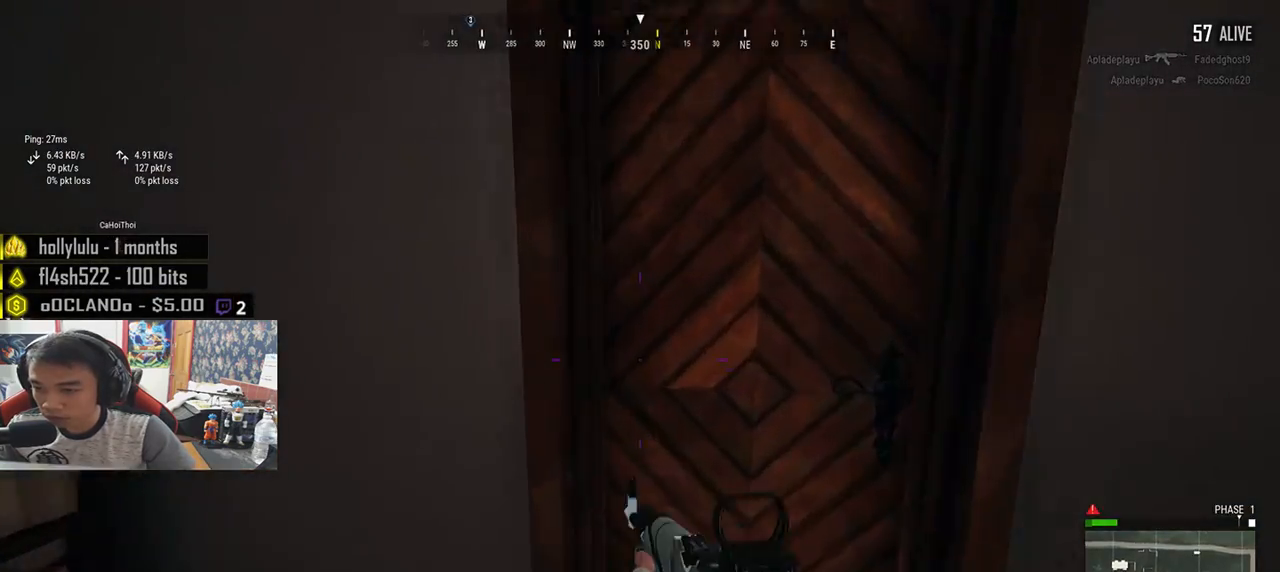
{"keys": ["d", "s"], "mouse": [], "events": [[16, "f", "up"], [33, "a", "down"], [66, "f", "down"], [166, "f", "up"], [216, "s", "down"], [350, "d", "down"], [383, "a", "up"]]}
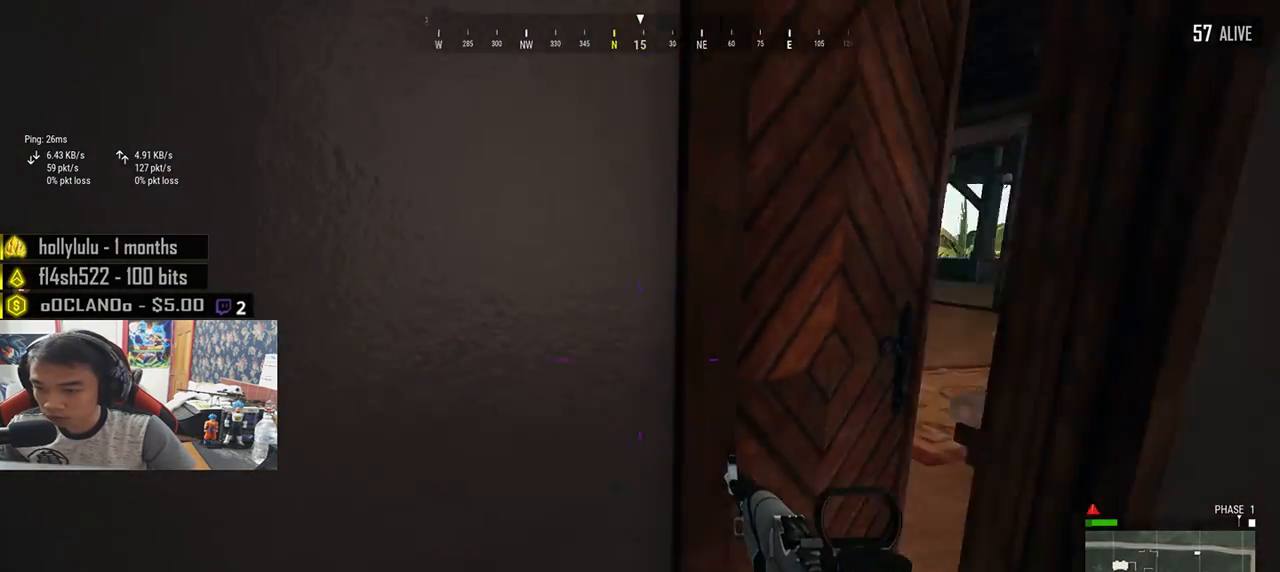
{"keys": ["d"], "mouse": [], "events": [[33, "s", "up"], [266, "w", "down"], [333, "w", "up"]]}
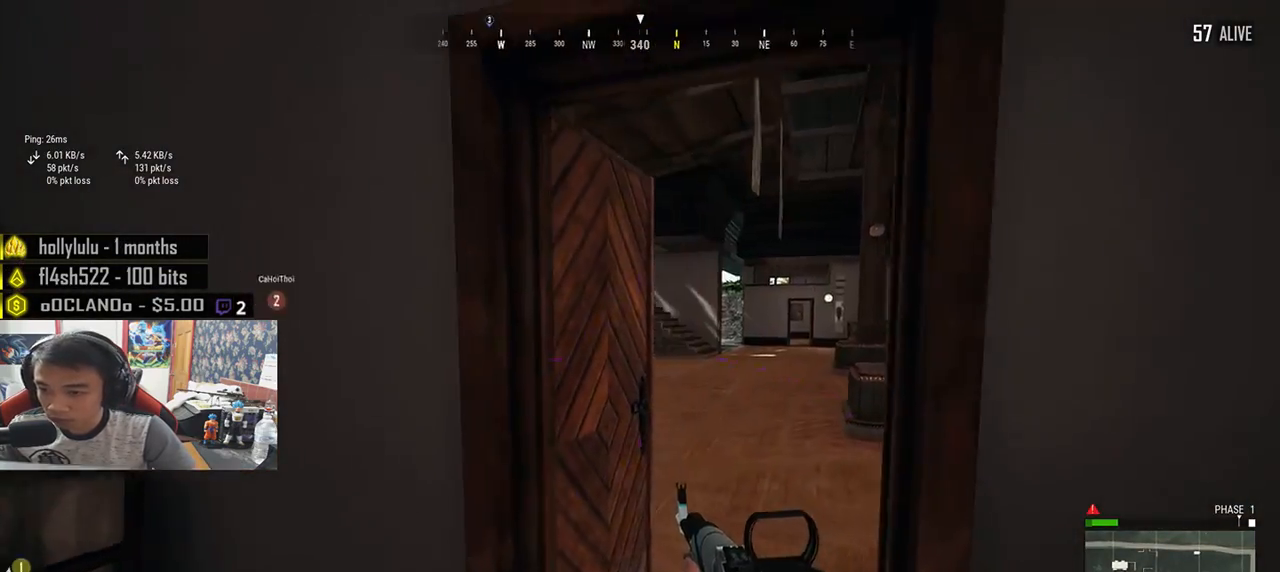
{"keys": ["a", "w"], "mouse": [], "events": [[16, "s", "down"], [116, "a", "down"], [166, "d", "up"], [233, "s", "up"], [383, "w", "down"]]}
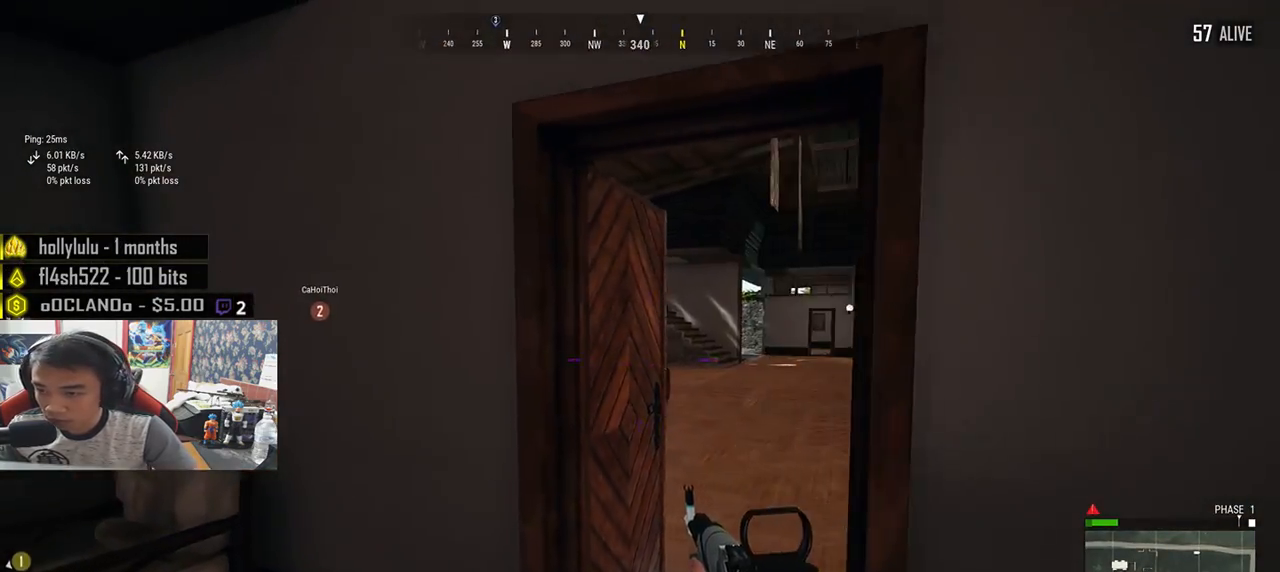
{"keys": ["a", "s"], "mouse": [], "events": [[366, "w", "up"], [500, "s", "down"]]}
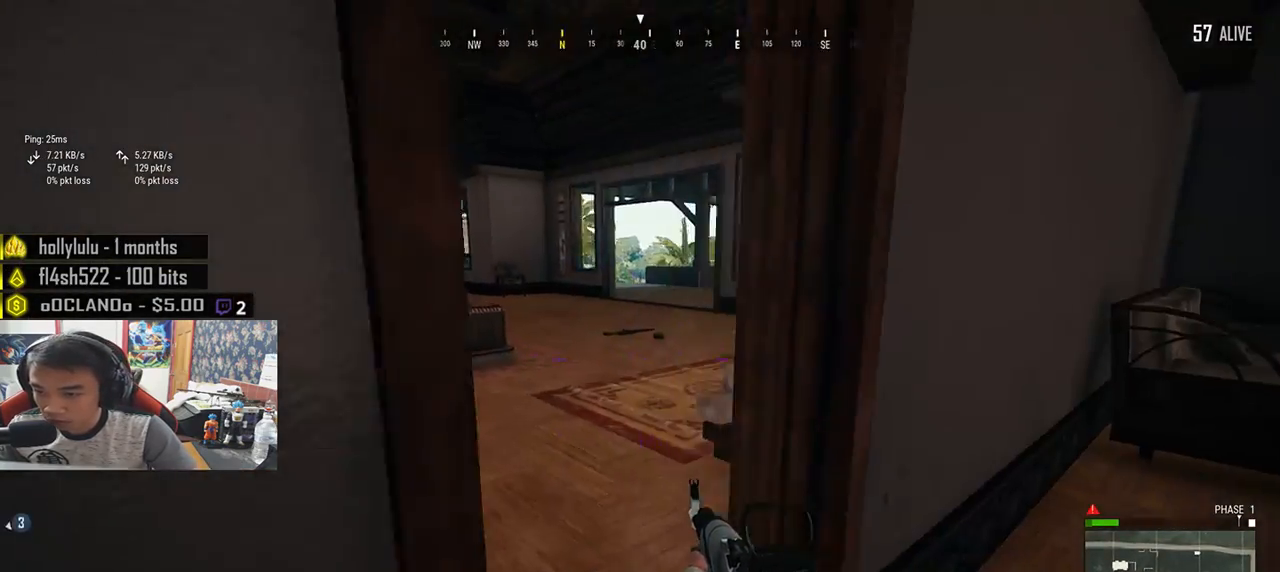
{"keys": ["w"], "mouse": [], "events": [[66, "a", "up"], [100, "d", "down"], [166, "s", "up"], [300, "w", "down"], [450, "d", "up"]]}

> TASK OBJECTIVE:
Without including any pictures, print all of the material exactly as given.

> WRITTEN RESPONSE:
{"keys": ["d", "s"], "mouse": [], "events": [[16, "f", "up"], [33, "a", "down"], [66, "f", "down"], [166, "f", "up"], [216, "s", "down"], [350, "d", "down"], [383, "a", "up"]]}
{"keys": ["d"], "mouse": [], "events": [[33, "s", "up"], [266, "w", "down"], [333, "w", "up"]]}
{"keys": ["a", "w"], "mouse": [], "events": [[16, "s", "down"], [116, "a", "down"], [166, "d", "up"], [233, "s", "up"], [383, "w", "down"]]}
{"keys": ["a", "s"], "mouse": [], "events": [[366, "w", "up"], [500, "s", "down"]]}
{"keys": ["w"], "mouse": [], "events": [[66, "a", "up"], [100, "d", "down"], [166, "s", "up"], [300, "w", "down"], [450, "d", "up"]]}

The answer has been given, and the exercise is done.